Try and stop it. Tell the world that the comet is coming. You’re a bright young kid, get into the best university you can, study astrophysics. Don’t worry about papers – I’ve already forged some for you. I plan for everything. You will find these in an envelope, also in the inner pocket of the jacket. Don’t look for yourself thirty years later. And for the love of science, don’t come looking for me, ever. If you succeed, this will never have happened, but right now it looks like you’ve failed. It’s all right, though; we can try over and over again, forever if we have to. Katy, this world is too beautiful to lose like this. I have faith in you, but this is an inevitable event. If you think you can’t stop it, advocate for humanity to travel to the stars. Maybe you can save some of them. I have included a list of coordinates of the closest inhabitable planets inside the phrasebook, page 116. But don’t reveal them unless this is the course you must take.

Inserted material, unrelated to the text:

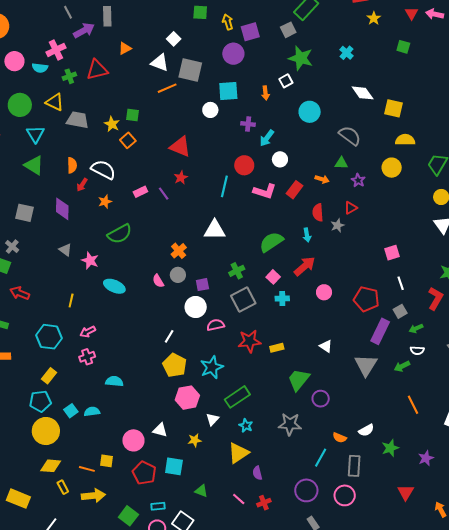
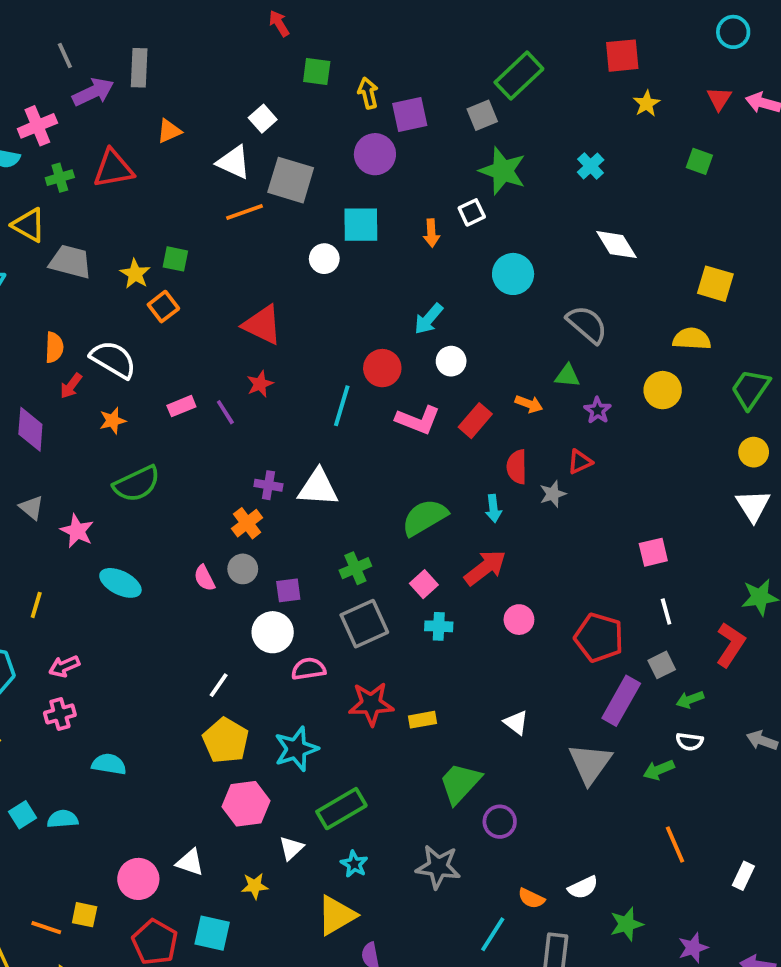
yellow square: (393, 108) -> (715, 284), moved
purple cross: (248, 124) -> (268, 485), moved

Don’t worry about me. I brought you here without meaning to. I had every opportunity to keep you away from danger, and I didn’t take them. I knew it was coming, that it always would come, but I waited too long. I thought, with all my intelligence and clout, I could swoop in and save the world at the last minute. Genius that I am, I let Hollywood delude me. This is the least I can do. I know you can do it, Katy. You’ve been a tremendous help in my research. The others always nodded along to everything I say, but you spoke up. You asked questions. But I shut you out. I should have listened to you before, told you what I knew, but it’s too late now. Another thing – don’t wallow in regret. Lucky for you, Katy, you can try again.

Don’t worry about Muffy – she’s safe in her carrier in your room, right where you left her. No time. You must go alone. Hurry; it will be here in half an hour. I’m old, Katy, so old. My life is lived. Please go. Now. I’m so sorry.